Al recente confronto a Roma con Agenas e le altre regioni, l'Abruzzo è stato definito "regione verde", avendo raggiunto tutti gli standard e gli indicatori per la rete oncologica. A breve verrà inoltre istituito il Tumor Board, un'équipe multidisciplinare per definire i percorsi terapeutici personalizzati dei pazienti.
In relazione all’abbattimento delle liste d'attesa, per l’assessore Verì, “sebbene permangano ritardi sulle prestazioni programmate (su cui è attivo un gruppo di lavoro e sono previsti ulteriori fondi), la Regione rispetta i tempi per i casi urgenti”. È inoltre attivo il servizio "SOS Liste d'Attesa" (già partito nella Asl di Teramo), che permette di riprogrammare i tempi delle visite dei pazienti in modo più efficiente attraverso piattaforme digitali.
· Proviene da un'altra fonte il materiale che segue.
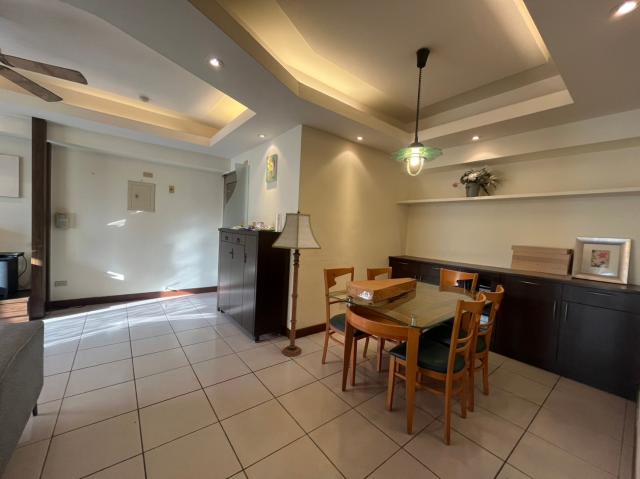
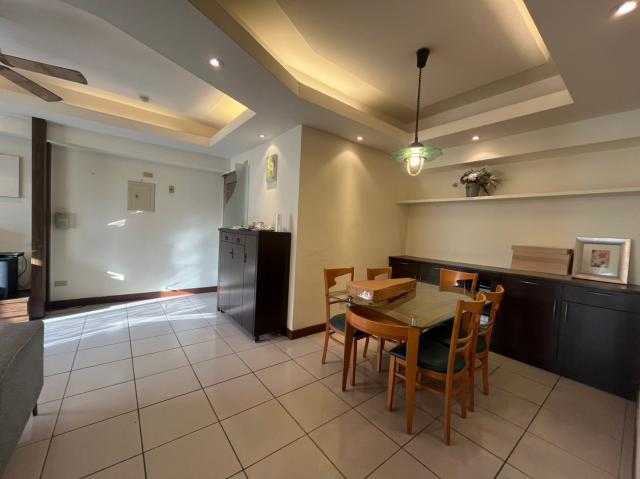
- floor lamp [271,209,322,358]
CASA DELLA COMUNITÀ DI ROSETO DEGLI ABRUZZI, DATI TECNICI:

  • Spesa totale: 3,8 milioni di euro
  • Struttura: l’edificio è composto da 3 corpi di fabbrica, il Corpo A e il Corpo B, di dimensioni di circa 45.1m x 11.3m (dimensioni strutturali), e il corpo C, che comprende il corpo centrale di ingresso e la pensilina metallica di copertura per una superficie complessiva di circa 880 mq.
  • Servizi attivati e in corso di attivazione:

Punto Unico di Accesso
Cup e Cassa
Scelta e revoca del medico
Certificazioni medico-legali
Medicina specialistica e diagnostica ambulatoriale con 
ortopedia 
cardiologia, ecocardio e holter
dermatologia 
neurologia 
fisiatra 
piccola chirurgia
neurochirurgia
Odontoiatria, ortodonzia e protesi dentale
Oculistica
Otorinolaringoiatria
Pneumologia
Allergologia
urologia
Ambulatori di assistenza primaria
Assistenza domiciliare integrata
Continuità assistenziale
Presenza medica (OBBLIGATORIA H24, 7/7 gg)
Presenza infermieristica (OBBLIGATORIA H24, 7/7 gg)
Punto prelievi
Ambulatorio infermieristico e della cronicità
Ambulatorio dell’infermiere di famiglia e comunità
Servizio vaccinale
Servizio di igiene degli alimenti

RUP: ingegnere Roberto Di Ascenzo
Progettazione esecutiva: Promedia Srl
Ditta affidataria: Feliziani Italo 
Direttore dei lavori: architetto Marco Poltrone 
Coordinatore per la sicurezza: geometra Alberto Ortolani
Collaudatore: ingegnere Micaela Forcella.